More quotations, some silly

I love this. It is very silly:

"The deep, deep peace of the double bed after the hurly-burly of the chaise longue."
     Mrs. Patrick Campbell

And now, something completely different:

" . . . my music teacher offered twittering madrigals and something about how, in Italy, the oranges hang on the tree. He treated me--the humiliation of it--as a soprano.

"These, by contrast, are the six elements of a Sacred Harp alto: rage, darkness, motherhood, earth, malice, and sex. Once you feel it, you can always do it. You know where to go for it, though it will cost you.

"In Sacred Harp we are always singing for our fathers, our mothers, our lost. We altos hug the ground, splay out our legs, and cry from the belly; we are suspect even among our own. 'I can't sing next to one of them,' complains a pretty treble, moving down the square."

     Joan Oliver Goldsmith. How Can I Keep From Singing?

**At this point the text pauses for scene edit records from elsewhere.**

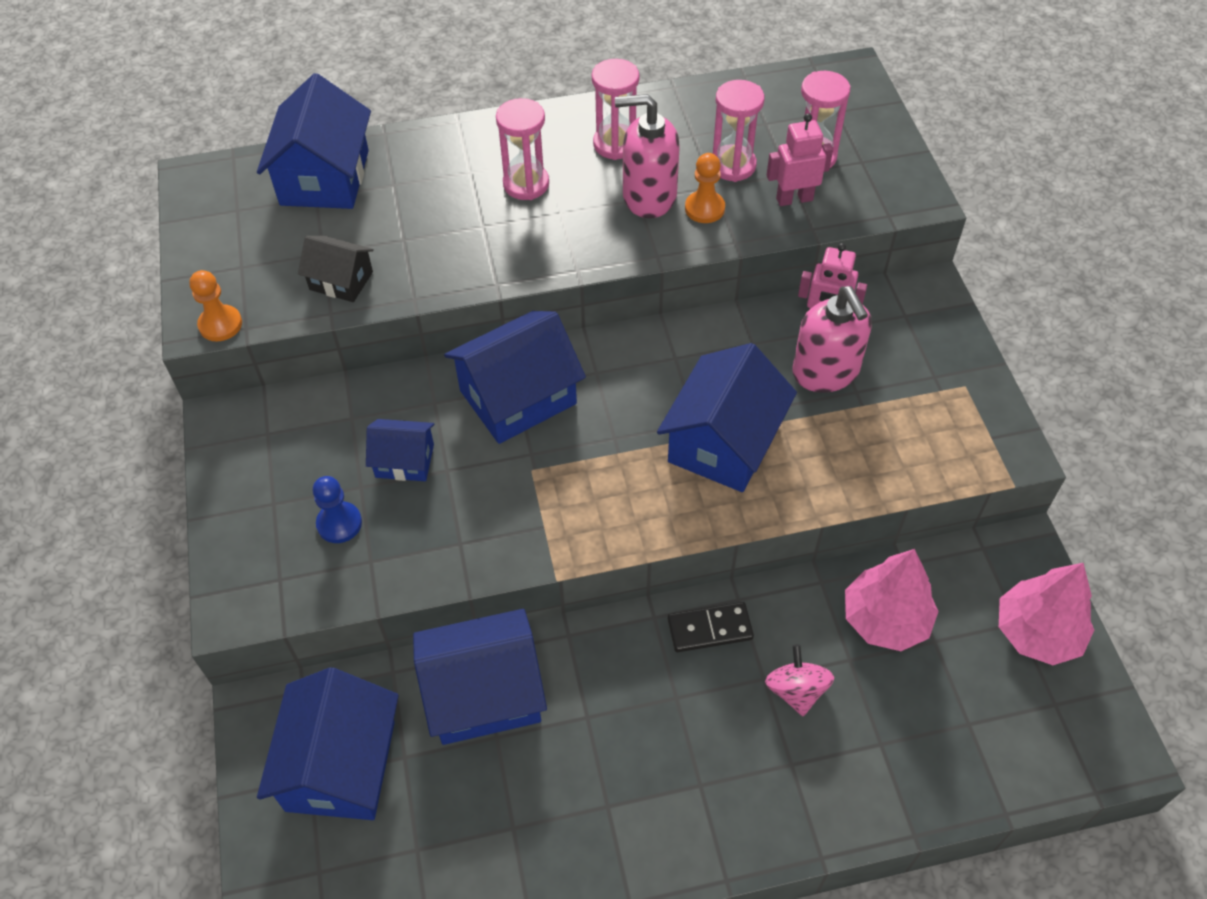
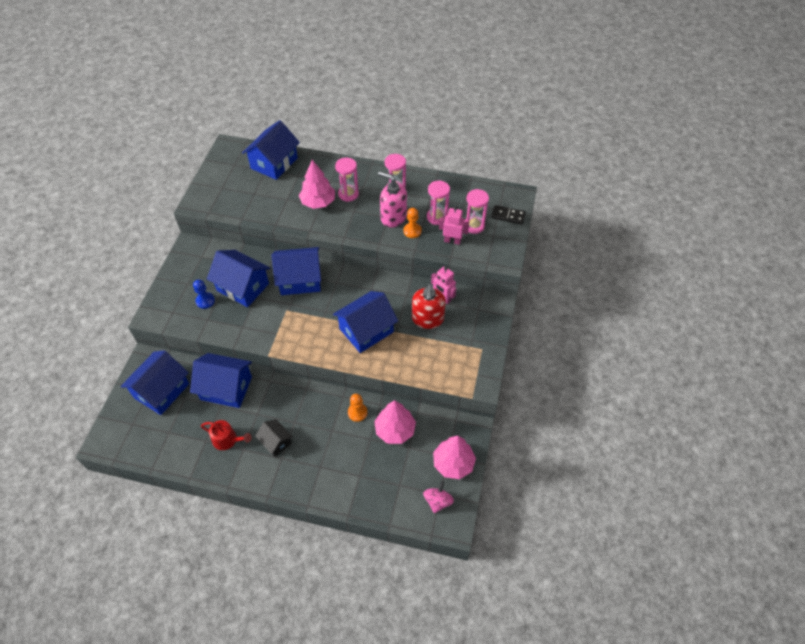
camera: 25 degrees right, 0 degrees up
orange pawn [189,270,242,341] -> orange pawn moved to [348,394,367,422]
black house [298,236,374,302] -> black house moved to [255,419,293,457]
blue house [366,419,435,481] -> blue house [207,250,270,307], size x1.81
black domino [668,602,754,652] -> black domino moved to [491,205,526,225]
pink spinning top [765,644,834,716] -> pink spinning top moved to [423,481,454,513]
pink soap dispenser [792,286,872,393] -> red soap dispenser [412,284,446,329]
none -> red watering can [201,420,252,450]
none -> pink tree [299,160,335,209]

Aren't you glad you're an alto? Or don't you wish you were?

And finally:

The "six most dramatic mistakes" made by people in the course of their lives, from Cicero, a Roman stateman and orator:

  • The delusion that individual advancement is made by crushing others.
  • The tendency to worry about things that cannot be changed or corrected.
  • Insisting that a thing is impossible because we ourselves cannot do it.
  • Refusing to set aside our own trivial preferences.
  • Neglecting development and refinement of the mind, and not acquiring the habit of reading and studying.
  • Attempting to compel others to believe and live as we do.
Amazingly durable ideas.

That's all for now!

Saturday, January 9

Great quotations

Quotes I've collected:

"On recalling the first time he read The Arabian Nights, Dickends found 'all things become uncommon and enchanted to me! All lamps are wonderful; all rings are talismans!'"
    from Victorian Fairy Tale Book, ed. Michael Patrick Hearn, Introduction

Reminds me of Nikos Kazantzakis, (author of Zorba the Greek) describing his childhood "buzzing bee and honey-filled mind." Our internal life of imagination and wonder.

BTW, my sister tells me that MLA standards no longer include underlining of book titles. Imagine that! But I forgot to ask if we are now to use bold or italic. If I've got it wrong, I'm sure the deity has forgiven.

"Letters are the great fixative of experience. Time erodes feeling. Time creates indifference. Letters prove to us that we once cared. They are the fossils of feeling."
     journalist Janet Malcolm, from
More Than Words: Illustrated Letters from the Smithsonian's Archives of American Art

"no organism can survive very long without externally originating cutaneous stimulation."
     Ashley Montague. Touching: The Human Significance of Skin.

If anyone wonders why you want a hug, you can use this fancy way to say that we all need touch.

And finally,

"If freedom means anything, it is the right to tell people what they do not want to hear."
     George Orwell

I have a few more which I will save for another post.